■ Task statement
Write the next part of the piece below on renting Bird electric scooters in Santa Monica, starting right after its final sentence.

Portlanders are not alone in agonizing about the last mile — how to get that package from the depot to the front door, or how to get your butt from TriMet to work.
They might like to look at Santa Monica, California, and see how the last mile is being transformed by Bird scooters. These are little electric scooters — like beefed up Razors — that you can rent by the minute using your phone. It's the Car2Go and Reach Now model taken to its logical conclusion. Rent by the minute, zip along the sidewalks (illegal) and boardwalk (mostly illegal in Venice Beach) and abandon them anywhere. There's no docking, they lock automatically and they don't even fold up. The transaction is seamless, the payment hopefully painless, just another line on a bank statement.
Birds have become the disposable vehicle solution for flat, warm places. When you sign up, you scan your drivers' license and agree to hard-to-enforce terms of service such as being over 18, wearing a helmet and not riding two-up. The first time it takes under five minutes. Once you are in the system and you are a certified roving data point, getting on a Bird can take less than 30 seconds.
Then you're off to the races, which happen to take place on a sandy concrete bike path with every other non-car mode of transportation imaginable: furry bikes, penny boards and triple-wide pedestrians. You're in there with wobbly tourists who haven't been on a bicycle in decades, spandexed road racers who cut through traffic like a Tesla on the 405, and flocks of dorky Segway people.

■ Material provided
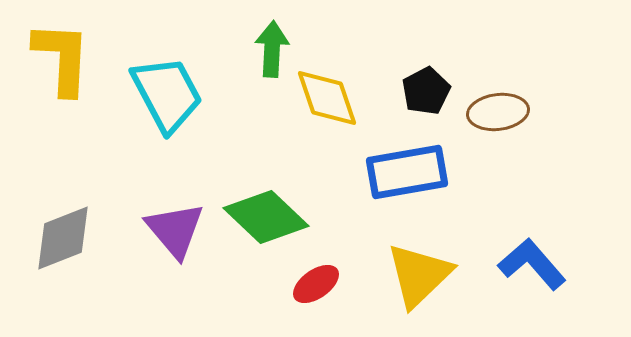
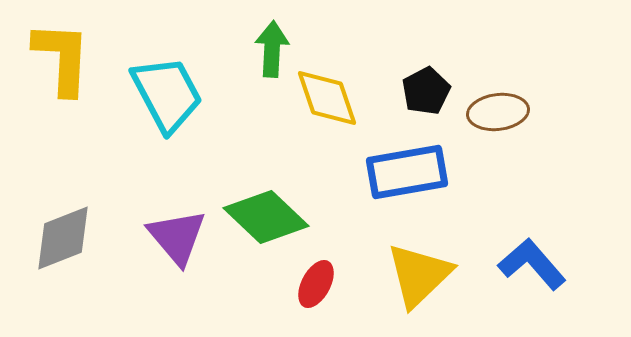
purple triangle: moved 2 px right, 7 px down
red ellipse: rotated 27 degrees counterclockwise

■ Expected output
Bird has staff to round up scooters and charge them in a facility, but it has also crowdsourced the work. Will Ermish is a surf instructor for Kapowui in Venice Beach. He teaches surfing seven days a week and collects Birds seven days a week. He takes them home and charges them in his shared apartment. Chargers are paid by the percentage of charge they put into a scooter, not on the number of scooters or the time they are held. I caught up with Ermish at the peak afternoon hour when the Birds are running out of battery power and he starts collecting them. He kept piling them up in a lattice formation. The bottom machine was out of power but he somehow overrides the lock and pushes it to carry them all. He was interrupted about once a minute by a phone-wielding tourist with questions either about how to make a bad one work, or the business model of being a collector.
I walked along with him for half an hour before he could be interviewed because he had his mom on speaker in the pocket of his hoodie. His oversharing included a line of entrepreneurial thinking where he expressed his hope of diversifying into rental properties. He'd been looking at prices of houses and apartments in places like Orlando and Salt Lake City, places that would hold their value and provide him a passive income stream. The scooters are year-round — surf lessons are seasonal.
He complained to her how his hands were all cut up from the metal scooters and how he hoped by the end of the summer to never see one of the effing things again.
He collects around 50 scooters on a sunny day. "They pay us 5 cents per percentage charged, so if you charge it from zero to full you get five bucks."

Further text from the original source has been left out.